- Work to be completed:
Please set down every entry again exactly as it stands, without the pictures.

++++ Record set

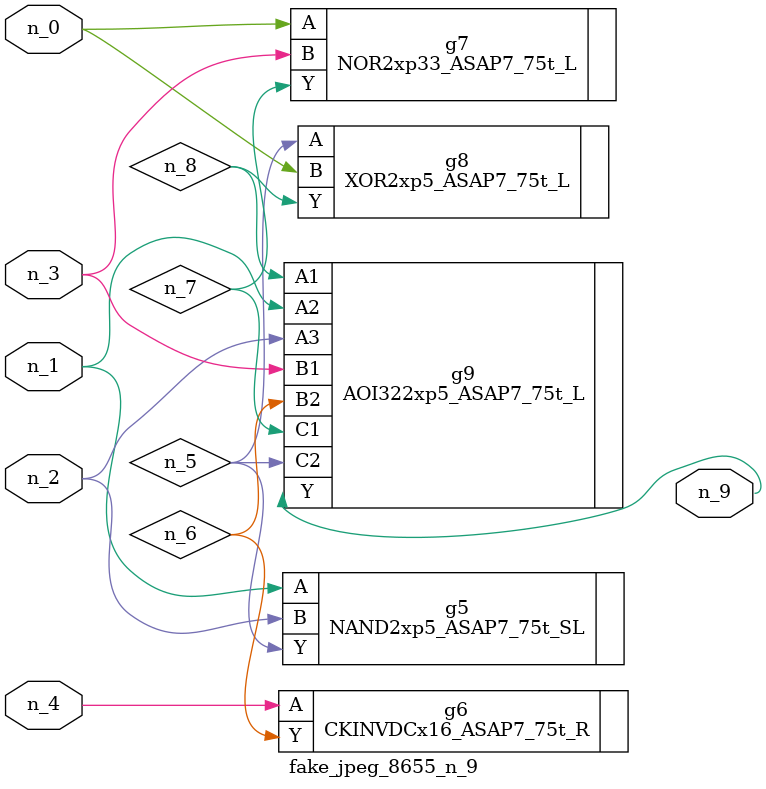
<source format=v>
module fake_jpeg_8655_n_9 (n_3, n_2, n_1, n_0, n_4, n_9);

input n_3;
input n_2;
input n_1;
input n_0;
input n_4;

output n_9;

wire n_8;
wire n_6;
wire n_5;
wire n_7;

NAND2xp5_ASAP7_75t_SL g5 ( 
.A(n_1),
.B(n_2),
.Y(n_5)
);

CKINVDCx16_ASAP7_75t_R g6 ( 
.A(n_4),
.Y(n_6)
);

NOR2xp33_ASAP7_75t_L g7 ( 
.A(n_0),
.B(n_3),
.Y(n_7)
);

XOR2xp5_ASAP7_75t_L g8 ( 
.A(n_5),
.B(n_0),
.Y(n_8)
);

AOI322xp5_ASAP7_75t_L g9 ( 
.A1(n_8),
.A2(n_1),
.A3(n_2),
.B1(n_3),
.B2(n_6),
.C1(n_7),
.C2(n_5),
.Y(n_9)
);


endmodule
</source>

++++++++

- Response to the exercise:
<source format=v>
module fake_jpeg_8655_n_9 (n_3, n_2, n_1, n_0, n_4, n_9);

input n_3;
input n_2;
input n_1;
input n_0;
input n_4;

output n_9;

wire n_8;
wire n_6;
wire n_5;
wire n_7;

NAND2xp5_ASAP7_75t_SL g5 ( 
.A(n_1),
.B(n_2),
.Y(n_5)
);

CKINVDCx16_ASAP7_75t_R g6 ( 
.A(n_4),
.Y(n_6)
);

NOR2xp33_ASAP7_75t_L g7 ( 
.A(n_0),
.B(n_3),
.Y(n_7)
);

XOR2xp5_ASAP7_75t_L g8 ( 
.A(n_5),
.B(n_0),
.Y(n_8)
);

AOI322xp5_ASAP7_75t_L g9 ( 
.A1(n_8),
.A2(n_1),
.A3(n_2),
.B1(n_3),
.B2(n_6),
.C1(n_7),
.C2(n_5),
.Y(n_9)
);


endmodule
</source>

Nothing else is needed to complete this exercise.